Directions for this task:
Switch each "Laurent Burelle" in the lines below to "L. Burelle", and give all the lines back with nothing else changed.

◇ ◇ ◇

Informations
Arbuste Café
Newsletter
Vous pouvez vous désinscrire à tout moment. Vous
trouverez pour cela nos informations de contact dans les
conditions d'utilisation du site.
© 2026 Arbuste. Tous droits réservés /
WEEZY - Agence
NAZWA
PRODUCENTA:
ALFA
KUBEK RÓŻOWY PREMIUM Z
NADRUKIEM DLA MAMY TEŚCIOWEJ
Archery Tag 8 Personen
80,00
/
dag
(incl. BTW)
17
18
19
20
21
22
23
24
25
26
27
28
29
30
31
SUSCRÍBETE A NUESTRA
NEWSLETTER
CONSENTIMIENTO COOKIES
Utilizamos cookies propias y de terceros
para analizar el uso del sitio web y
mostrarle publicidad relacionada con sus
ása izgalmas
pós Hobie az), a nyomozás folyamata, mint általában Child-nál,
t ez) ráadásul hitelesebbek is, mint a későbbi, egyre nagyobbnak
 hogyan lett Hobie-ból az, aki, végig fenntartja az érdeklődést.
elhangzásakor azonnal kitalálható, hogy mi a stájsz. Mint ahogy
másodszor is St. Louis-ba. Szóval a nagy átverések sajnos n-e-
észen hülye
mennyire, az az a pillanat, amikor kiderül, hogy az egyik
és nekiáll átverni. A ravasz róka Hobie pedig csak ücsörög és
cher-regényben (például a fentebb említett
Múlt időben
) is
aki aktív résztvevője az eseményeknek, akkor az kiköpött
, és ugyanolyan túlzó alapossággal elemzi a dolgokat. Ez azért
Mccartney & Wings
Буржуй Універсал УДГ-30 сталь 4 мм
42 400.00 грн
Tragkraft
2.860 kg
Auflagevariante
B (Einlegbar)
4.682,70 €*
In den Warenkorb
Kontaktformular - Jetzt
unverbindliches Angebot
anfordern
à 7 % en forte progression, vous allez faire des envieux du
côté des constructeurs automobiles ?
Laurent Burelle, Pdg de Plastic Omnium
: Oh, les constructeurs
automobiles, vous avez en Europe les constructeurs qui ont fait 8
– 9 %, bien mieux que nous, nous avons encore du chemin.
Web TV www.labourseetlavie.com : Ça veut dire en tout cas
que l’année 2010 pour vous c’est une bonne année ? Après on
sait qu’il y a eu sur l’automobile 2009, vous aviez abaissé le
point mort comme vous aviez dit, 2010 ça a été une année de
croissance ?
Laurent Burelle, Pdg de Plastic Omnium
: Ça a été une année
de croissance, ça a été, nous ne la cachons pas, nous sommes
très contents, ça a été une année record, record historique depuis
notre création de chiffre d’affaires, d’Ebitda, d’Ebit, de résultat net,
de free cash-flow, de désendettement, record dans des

◇ ◇ ◇

The completed task:
Informations
Arbuste Café
Newsletter
Vous pouvez vous désinscrire à tout moment. Vous
trouverez pour cela nos informations de contact dans les
conditions d'utilisation du site.
© 2026 Arbuste. Tous droits réservés /
WEEZY - Agence
NAZWA
PRODUCENTA:
ALFA
KUBEK RÓŻOWY PREMIUM Z
NADRUKIEM DLA MAMY TEŚCIOWEJ
Archery Tag 8 Personen
80,00
/
dag
(incl. BTW)
17
18
19
20
21
22
23
24
25
26
27
28
29
30
31
SUSCRÍBETE A NUESTRA
NEWSLETTER
CONSENTIMIENTO COOKIES
Utilizamos cookies propias y de terceros
para analizar el uso del sitio web y
mostrarle publicidad relacionada con sus
ása izgalmas
pós Hobie az), a nyomozás folyamata, mint általában Child-nál,
t ez) ráadásul hitelesebbek is, mint a későbbi, egyre nagyobbnak
 hogyan lett Hobie-ból az, aki, végig fenntartja az érdeklődést.
elhangzásakor azonnal kitalálható, hogy mi a stájsz. Mint ahogy
másodszor is St. Louis-ba. Szóval a nagy átverések sajnos n-e-
észen hülye
mennyire, az az a pillanat, amikor kiderül, hogy az egyik
és nekiáll átverni. A ravasz róka Hobie pedig csak ücsörög és
cher-regényben (például a fentebb említett
Múlt időben
) is
aki aktív résztvevője az eseményeknek, akkor az kiköpött
, és ugyanolyan túlzó alapossággal elemzi a dolgokat. Ez azért
Mccartney & Wings
Буржуй Універсал УДГ-30 сталь 4 мм
42 400.00 грн
Tragkraft
2.860 kg
Auflagevariante
B (Einlegbar)
4.682,70 €*
In den Warenkorb
Kontaktformular - Jetzt
unverbindliches Angebot
anfordern
à 7 % en forte progression, vous allez faire des envieux du
côté des constructeurs automobiles ?
L. Burelle, Pdg de Plastic Omnium
: Oh, les constructeurs
automobiles, vous avez en Europe les constructeurs qui ont fait 8
– 9 %, bien mieux que nous, nous avons encore du chemin.
Web TV www.labourseetlavie.com : Ça veut dire en tout cas
que l’année 2010 pour vous c’est une bonne année ? Après on
sait qu’il y a eu sur l’automobile 2009, vous aviez abaissé le
point mort comme vous aviez dit, 2010 ça a été une année de
croissance ?
L. Burelle, Pdg de Plastic Omnium
: Ça a été une année
de croissance, ça a été, nous ne la cachons pas, nous sommes
très contents, ça a été une année record, record historique depuis
notre création de chiffre d’affaires, d’Ebitda, d’Ebit, de résultat net,
de free cash-flow, de désendettement, record dans des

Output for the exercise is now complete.